On 19 March 2017 Tops-Alexander won the Saut Hermès competition in Paris, on the mare California. A week later, she announced an indefinite hiatus from competition due to her pregnancy.

On 14 September 2017, Tops-Alexander made a return to 5* competition in Switzerland. "To be honest I never really felt like I was on a break. I was so busy I didn't even get time to read a book. I had a very easy pregnancy. I was never tired and I had no sickness except for having no appetite. I just enjoy so much spending time with Chloé and getting to understand her" said Tops-Alexander in an interview.

Tops-Alexander was selected for the Tokyo 2020 Olympics and rode Identity Viseroel in the Jumping event. She was not able to progress to the final.

==Personal life==
Alexander attended Pymble Ladies College, in Sydney. She attained a Bachelor of Physical Education at the Australian College of Physical Education in 1995. In September 2011 she married Jan Tops who was also her trainer. Edwina is a dual citizen of Australia and the Netherlands and speaks some Dutch, but primarily speaks English and has retained her Australian accent. Edwina still competes for Australia even though she has been living in the Netherlands for 20 years. She is openly proud of her roots in the suburbs of Sydney.

She suffered a serious fall in 2007 during a Grand Prix in Estoril, Portugal, and split her lip. In 2012, she suffered a broken wrist and a concussion after falling, during a show in France.

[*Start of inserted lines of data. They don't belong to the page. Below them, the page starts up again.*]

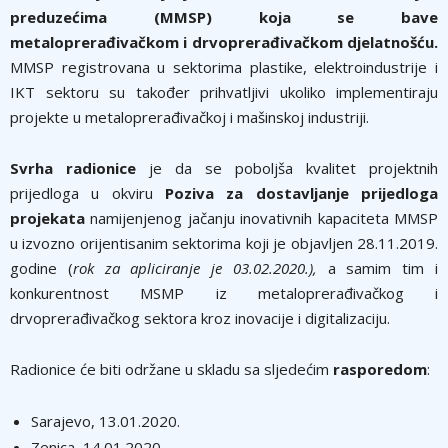
preduzećima (MMSP) koja se bave
metaloprerađivačkom i drvoprerađivačkom djelatnošću.
MMSP registrovana u sektorima plastike, elektroindustrije i
IKT sektoru su također prihvatljivi ukoliko implementiraju
projekte u metaloprerađivačkoj i mašinskoj industriji.
Svrha radionice
je da se poboljša kvalitet projektnih
prijedloga u okviru
Poziva za dostavljanje prijedloga
projekata
namijenjenog jačanju inovativnih kapaciteta MMSP
u izvozno orijentisanim sektorima koji je objavljen 28.11.2019.
godine (
rok za apliciranje je 03.02.2020.),
a samim tim i
konkurentnost MSMP iz metaloprerađivačkog i
drvoprerađivačkog sektora kroz inovacije i digitalizaciju.
Radionice će biti održane u skladu sa sljedećim
rasporedom
:
Sarajevo, 13.01.2020.
Zenica, 14.01.2020.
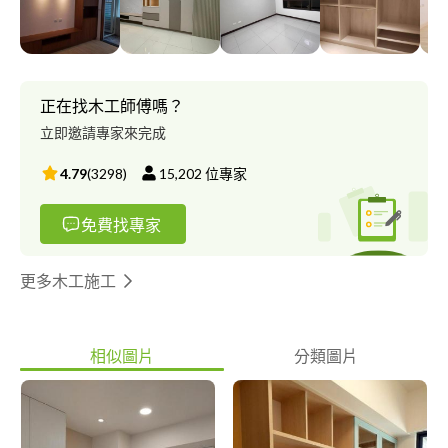
正在找木工師傅嗎？
立即邀請專家來完成
4.79
(
3298
)
15,202
位專家
免費找專家
更多木工施工
相似圖片
分類圖片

On 28 March 2017, Tops-Alexander announced that she was putting her career on hold and leaving the sport as she prepared to give birth to her first daughter in August 2017. Chloe Cornelia Jennifer Tops was born on 30 July 2017 in the Princess Grace Hospital Centre, Monaco.

==Endorsements==
Tops-Alexander was sponsored by Gucci until 2016. She is currently sponsored by Equestrian Stockholm, a Swedish equestrian fashion brand, Equifit Inc. and Jaeger-LeCoultre, a Swiss watchmaker.